__Passage__:
The 20 years have amounted to 73,103 runs in 159 Tests, 436 ODIs, a T20 international, 261 First Class matches, 523 List A matches (domestic level of ODI matches) and 25 T20 matches. It may be impossible for even a die-hard fan to remember so many innings, but not Tendulkar. He can vividly recall each innings. He also has a photographic memory of his dismissals—he can describe it more correctly than any match report lying in newspaper archives.

It is difficult to miss the excitement and joy in his voice as Tendulkar talks about his first century. “I was unbeaten on 96 overnight and couldn’t sleep. We [Sharadashram Vidyamandir] were playing against Don Bosco and I was impatient to get to my first ever century. Another reason for my impatience was that I had invited Achrekar Sir [coach Ramakant Achrekar] to dinner at my home, but he said the day I score a century he would come. Next morning my father took me to pay obeisance at a Ganpati temple. I scored the century in the very first over. The first thing I told Sir at the change room was that he now had no way out but to come to my house.”

Tendulkar has made batting look so easy and complex at the same time. “Nothing is easy and you have to work hard for it. I’m a person who hates taking anything for granted, I want to prepare to the best of my ability,” he says. “I wanted to go out and express myself to the best of my ability, and if the pre-match preparation was good then I was in a position to go out and deliver, and that is something I focused on. There may be innings where you don’t do well, that’s fine, but as long as you’ve given 100 per cent, that is what matters to me.”

__Exercise data__:
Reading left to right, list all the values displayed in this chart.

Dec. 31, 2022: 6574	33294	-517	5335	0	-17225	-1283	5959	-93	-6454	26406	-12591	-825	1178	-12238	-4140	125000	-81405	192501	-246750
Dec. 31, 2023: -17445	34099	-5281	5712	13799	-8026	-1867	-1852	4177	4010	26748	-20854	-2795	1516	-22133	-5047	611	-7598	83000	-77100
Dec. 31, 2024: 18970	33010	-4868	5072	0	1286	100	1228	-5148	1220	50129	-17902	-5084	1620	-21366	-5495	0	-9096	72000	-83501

__Exercise prompt__:
Copy out the Sachin Tendulkar passage above in full, word for word.

__Answer__:
The 20 years have amounted to 73,103 runs in 159 Tests, 436 ODIs, a T20 international, 261 First Class matches, 523 List A matches (domestic level of ODI matches) and 25 T20 matches. It may be impossible for even a die-hard fan to remember so many innings, but not Tendulkar. He can vividly recall each innings. He also has a photographic memory of his dismissals—he can describe it more correctly than any match report lying in newspaper archives.

It is difficult to miss the excitement and joy in his voice as Tendulkar talks about his first century. “I was unbeaten on 96 overnight and couldn’t sleep. We [Sharadashram Vidyamandir] were playing against Don Bosco and I was impatient to get to my first ever century. Another reason for my impatience was that I had invited Achrekar Sir [coach Ramakant Achrekar] to dinner at my home, but he said the day I score a century he would come. Next morning my father took me to pay obeisance at a Ganpati temple. I scored the century in the very first over. The first thing I told Sir at the change room was that he now had no way out but to come to my house.”

Tendulkar has made batting look so easy and complex at the same time. “Nothing is easy and you have to work hard for it. I’m a person who hates taking anything for granted, I want to prepare to the best of my ability,” he says. “I wanted to go out and express myself to the best of my ability, and if the pre-match preparation was good then I was in a position to go out and deliver, and that is something I focused on. There may be innings where you don’t do well, that’s fine, but as long as you’ve given 100 per cent, that is what matters to me.”